The present invention, modifies the write operation timing to achieve analog global multiplexing with no impact on local sense amplifier area and design complexity. The present invention describes a method and system by which analog multiplexing is used at a global level in hierarchical memories such as Read Only Memories (RAMs) used in system-on-chip (SOC). The advantage of using analog multiplexing at the global level is to reduce area and improve core to periphery efficiency. A further advantage is achieving a better (constant) aspect ratio for wide spectrum memory configurations.
The method and system of the present invention superimposes read and write operations by connecting the global bit lines that are not selected to the Vdd. As a result, the respective local sense amplifiers for the non-selected global bit lines will just read and refresh the respective memory cells. This new approach results in smaller local sense amplifiers and one global sense amplifiers for several memory cells (and local sense amplifiers)

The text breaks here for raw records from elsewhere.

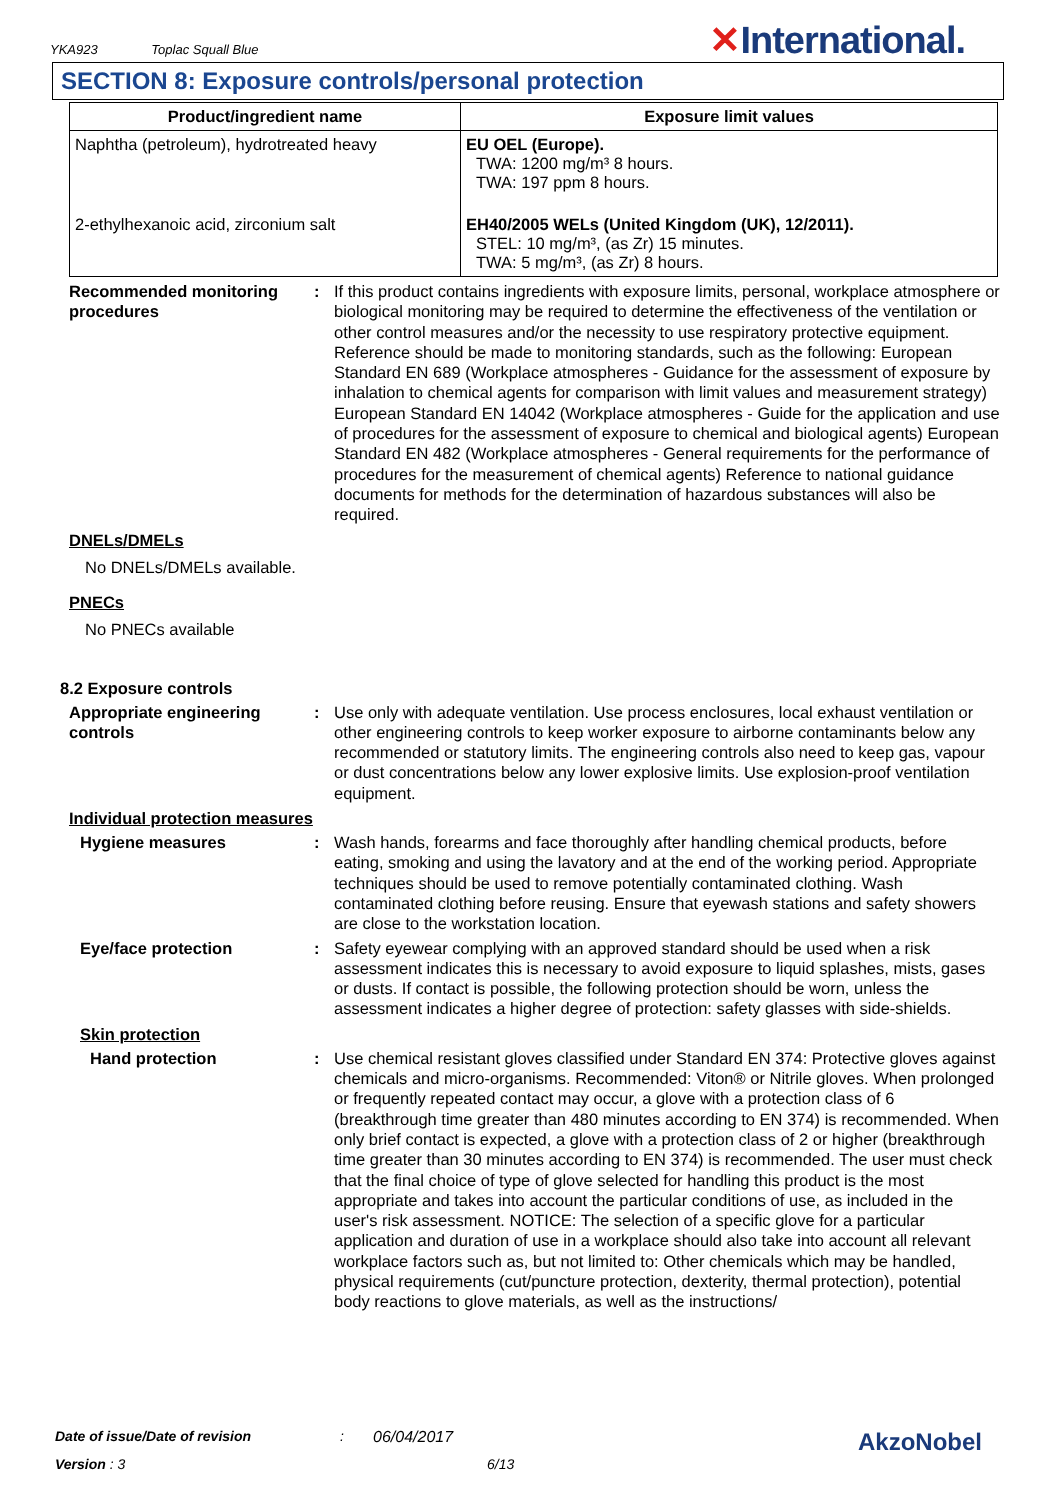YKA923 Toplac Squall Blue ✕International.
SECTION 8: Exposure controls/personal protection
| Product/ingredient name | Exposure limit values |
| --- | --- |
| Naphtha (petroleum), hydrotreated heavy | EU OEL (Europe). TWA: 1200 mg/m³ 8 hours. TWA: 197 ppm 8 hours. |
| 2-ethylhexanoic acid, zirconium salt | EH40/2005 WELs (United Kingdom (UK), 12/2011). STEL: 10 mg/m³, (as Zr) 15 minutes. TWA: 5 mg/m³, (as Zr) 8 hours. |
Recommended monitoring procedures
: If this product contains ingredients with exposure limits, personal, workplace atmosphere or biological monitoring may be required to determine the effectiveness of the ventilation or other control measures and/or the necessity to use respiratory protective equipment. Reference should be made to monitoring standards, such as the following: European Standard EN 689 (Workplace atmospheres - Guidance for the assessment of exposure by inhalation to chemical agents for comparison with limit values and measurement strategy) European Standard EN 14042 (Workplace atmospheres - Guide for the application and use of procedures for the assessment of exposure to chemical and biological agents) European Standard EN 482 (Workplace atmospheres - General requirements for the performance of procedures for the measurement of chemical agents) Reference to national guidance documents for methods for the determination of hazardous substances will also be required.
DNELs/DMELs
No DNELs/DMELs available.
PNECs
No PNECs available
8.2 Exposure controls
Appropriate engineering controls
: Use only with adequate ventilation. Use process enclosures, local exhaust ventilation or other engineering controls to keep worker exposure to airborne contaminants below any recommended or statutory limits. The engineering controls also need to keep gas, vapour or dust concentrations below any lower explosive limits. Use explosion-proof ventilation equipment.
Individual protection measures
Hygiene measures : Wash hands, forearms and face thoroughly after handling chemical products, before eating, smoking and using the lavatory and at the end of the working period. Appropriate techniques should be used to remove potentially contaminated clothing. Wash contaminated clothing before reusing. Ensure that eyewash stations and safety showers are close to the workstation location.
Eye/face protection : Safety eyewear complying with an approved standard should be used when a risk assessment indicates this is necessary to avoid exposure to liquid splashes, mists, gases or dusts. If contact is possible, the following protection should be worn, unless the assessment indicates a higher degree of protection: safety glasses with side-shields.
Skin protection
Hand protection : Use chemical resistant gloves classified under Standard EN 374: Protective gloves against chemicals and micro-organisms. Recommended: Viton® or Nitrile gloves. When prolonged or frequently repeated contact may occur, a glove with a protection class of 6 (breakthrough time greater than 480 minutes according to EN 374) is recommended. When only brief contact is expected, a glove with a protection class of 2 or higher (breakthrough time greater than 30 minutes according to EN 374) is recommended. The user must check that the final choice of type of glove selected for handling this product is the most appropriate and takes into account the particular conditions of use, as included in the user's risk assessment. NOTICE: The selection of a specific glove for a particular application and duration of use in a workplace should also take into account all relevant workplace factors such as, but not limited to: Other chemicals which may be handled, physical requirements (cut/puncture protection, dexterity, thermal protection), potential body reactions to glove materials, as well as the instructions/
Date of issue/Date of revision: 06/04/2017 AkzoNobel
Version : 3 6/13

In one aspect, the present invention is a RAM with analog multiplex sensing means comprising an odd block of data cells including a plurality of data cell subsets, wherein each of the data cell subsets is coupled to a respective odd bit line; an even block of data cells including a plurality of data cell subsets, wherein each of the data cell subsets is coupled to a respective even bit line; a plurality of local sense amplifiers positioned between the odd block of data cells and the even block of data cells, each local sense amplifier of the plurality of local sense amplifiers is shared by a respective odd bit line, a respective even bit line, and a respective global bit line; a global sense amplifier electrically coupled to a subset of the plurality of local sense amplifiers by a set of respective global bit lines and having a higher signal driving capability than each of the plurality of local sense amplifiers, wherein one of the set of respective global bit lines is selected for superimposing a signal development on a respective local bit line to be sensed by a respective local sense amplifier and wherein, other global bit lines in the set of respective global bit lines are decoupled from the respective local sense amplifiers.
In another aspect, the present invention is a RAM having a plurality of local bit lines and a plurality of global bit lines comprising means for coupling a local bit line of the plurality of local bit lines to a respective global bit line of the plurality of global bit lines; means for selecting a local bit line of the plurality of local bit lines and a respective global bit line of the plurality of global bit lines for a write operation; and means for coupling non-selected global bit lines to a vdd signal.